The local food movement is gaining traction in cities across America, with urban gardens contributing a healthy source of fresh produce for local citizens as well as providing a social outlet for gardeners and creating open spaces for residents to enjoy. Urban gardening is not without risks, however. Many garden plots within cities were previously inhabited by residences or industrial buildings that disposed of toxic chemicals on site, creating potential health hazards from the use of lead in paint, gasoline and industrial activities.
To properly assess the risk of soil contamination in urban gardens, researchers from Wayne State University (WSU) in Detroit, Michigan, analyzed the lead content in soil across a local urban garden plot and evaluated the results of several sampling strategies, some of which failed to detect a lead "hotspot" in one corner of the plot.
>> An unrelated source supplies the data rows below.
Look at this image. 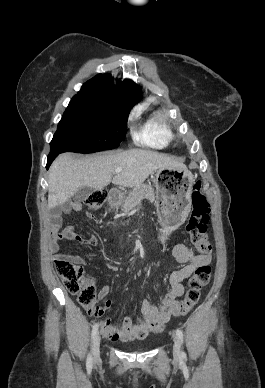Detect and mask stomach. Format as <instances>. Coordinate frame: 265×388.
I'll use <instances>...</instances> for the list:
<instances>
[{
	"mask_svg": "<svg viewBox=\"0 0 265 388\" xmlns=\"http://www.w3.org/2000/svg\"><path fill=\"white\" fill-rule=\"evenodd\" d=\"M193 175L187 168H161L155 173V205L168 231L184 223L191 210Z\"/></svg>",
	"mask_w": 265,
	"mask_h": 388,
	"instance_id": "0dacf381",
	"label": "stomach"
}]
</instances>
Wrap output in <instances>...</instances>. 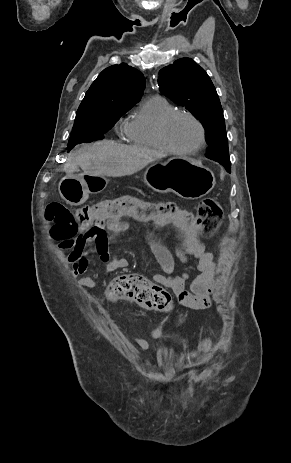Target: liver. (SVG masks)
<instances>
[{
  "label": "liver",
  "instance_id": "obj_1",
  "mask_svg": "<svg viewBox=\"0 0 291 463\" xmlns=\"http://www.w3.org/2000/svg\"><path fill=\"white\" fill-rule=\"evenodd\" d=\"M165 154L156 150L117 144L103 140L83 146L65 165L68 176L80 167L85 174L98 177H121L140 171Z\"/></svg>",
  "mask_w": 291,
  "mask_h": 463
}]
</instances>
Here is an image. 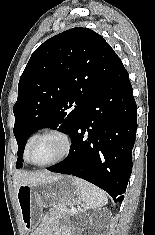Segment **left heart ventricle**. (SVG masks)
Masks as SVG:
<instances>
[{
	"label": "left heart ventricle",
	"instance_id": "1",
	"mask_svg": "<svg viewBox=\"0 0 155 235\" xmlns=\"http://www.w3.org/2000/svg\"><path fill=\"white\" fill-rule=\"evenodd\" d=\"M64 150L63 140L56 135H48L37 140L31 148L30 159L43 164L56 159Z\"/></svg>",
	"mask_w": 155,
	"mask_h": 235
}]
</instances>
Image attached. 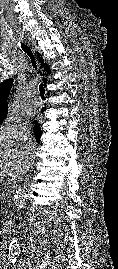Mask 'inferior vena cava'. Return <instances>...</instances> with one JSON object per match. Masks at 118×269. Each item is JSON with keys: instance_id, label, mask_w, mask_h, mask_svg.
Masks as SVG:
<instances>
[{"instance_id": "inferior-vena-cava-1", "label": "inferior vena cava", "mask_w": 118, "mask_h": 269, "mask_svg": "<svg viewBox=\"0 0 118 269\" xmlns=\"http://www.w3.org/2000/svg\"><path fill=\"white\" fill-rule=\"evenodd\" d=\"M33 146L32 144L28 143L25 145V157L22 165V171L19 176L23 175L26 170L32 166L34 158L32 154Z\"/></svg>"}]
</instances>
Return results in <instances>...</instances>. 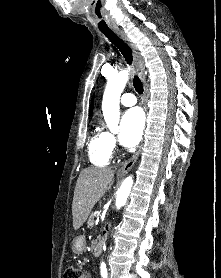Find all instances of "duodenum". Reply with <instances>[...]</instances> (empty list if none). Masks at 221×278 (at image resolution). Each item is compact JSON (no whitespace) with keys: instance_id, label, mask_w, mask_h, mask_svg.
<instances>
[{"instance_id":"duodenum-1","label":"duodenum","mask_w":221,"mask_h":278,"mask_svg":"<svg viewBox=\"0 0 221 278\" xmlns=\"http://www.w3.org/2000/svg\"><path fill=\"white\" fill-rule=\"evenodd\" d=\"M102 249H103V241H96L92 249L93 255L95 257L99 256L102 252Z\"/></svg>"}]
</instances>
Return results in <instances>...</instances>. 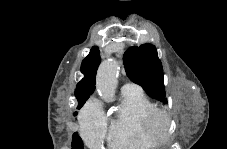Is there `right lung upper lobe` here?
<instances>
[{"label": "right lung upper lobe", "instance_id": "right-lung-upper-lobe-1", "mask_svg": "<svg viewBox=\"0 0 227 149\" xmlns=\"http://www.w3.org/2000/svg\"><path fill=\"white\" fill-rule=\"evenodd\" d=\"M100 61L99 49L97 46H93L90 53L82 61L80 68L84 78L77 84L75 89V96L79 103L78 107L83 106L95 90L96 72Z\"/></svg>", "mask_w": 227, "mask_h": 149}]
</instances>
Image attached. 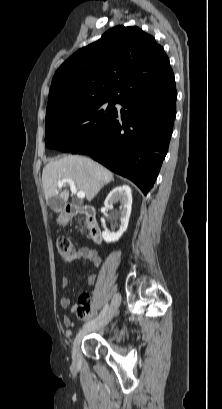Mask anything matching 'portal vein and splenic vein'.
Returning a JSON list of instances; mask_svg holds the SVG:
<instances>
[{"mask_svg":"<svg viewBox=\"0 0 222 409\" xmlns=\"http://www.w3.org/2000/svg\"><path fill=\"white\" fill-rule=\"evenodd\" d=\"M65 183H68V184L70 185L71 192L74 193V194H76L78 198H80V199L85 198V193H84L83 191H77V188H76V186H75V182H74L72 179H69V178H63V179H61V180L58 182V188L61 189L62 186H63Z\"/></svg>","mask_w":222,"mask_h":409,"instance_id":"18ae733b","label":"portal vein and splenic vein"}]
</instances>
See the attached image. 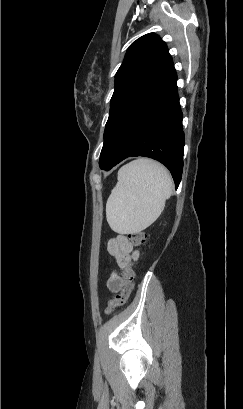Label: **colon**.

The research team of Lauren Bugdalski, WSU student, Lawrence Lemke, Ph.D., associate professor of geology and student mentor, and Shawn McElmurry, Ph.D., assistant professor of civil and environmental engineering, summarized their findings in the article "Spatial Variation of Soil Lead in an Urban Community Garden: Implications for Risk-Based Sampling" in the journal Risk Analysis, published by the Society for Risk Analysis. The research emerged from Bugdalski's undergraduate work and was supported by a grant from WSU to expand undergraduate research opportunities.
Ingesting or inhaling even small amounts of lead can cause neurological disorders in children and adults. Not only is lead more easily absorbed into children's growing bodies, they can have higher exposures because they are more likely to accidentally ingest contaminated soil when playing outside. The current permissible contaminant level for lead in soil, set by the Environmental Protection Agency, is 400 parts per million (ppm) for residential soils where children are likely to play.
Current EPA guidance for sampling residential plots for lead recommends analyzing as few as two composite samples to ensure that the plot is safe for activities such as gardening or children's play. Given the varied nature of soils and the potential for multiple sources of lead contamination, the Wayne State researchers concluded that two samples might not be sufficient to detect contaminated hotspots. They designed a study to analyze several sampling approaches to determine how best to increase the possibility of detecting contaminated hotspots while also minimizing sampling costs.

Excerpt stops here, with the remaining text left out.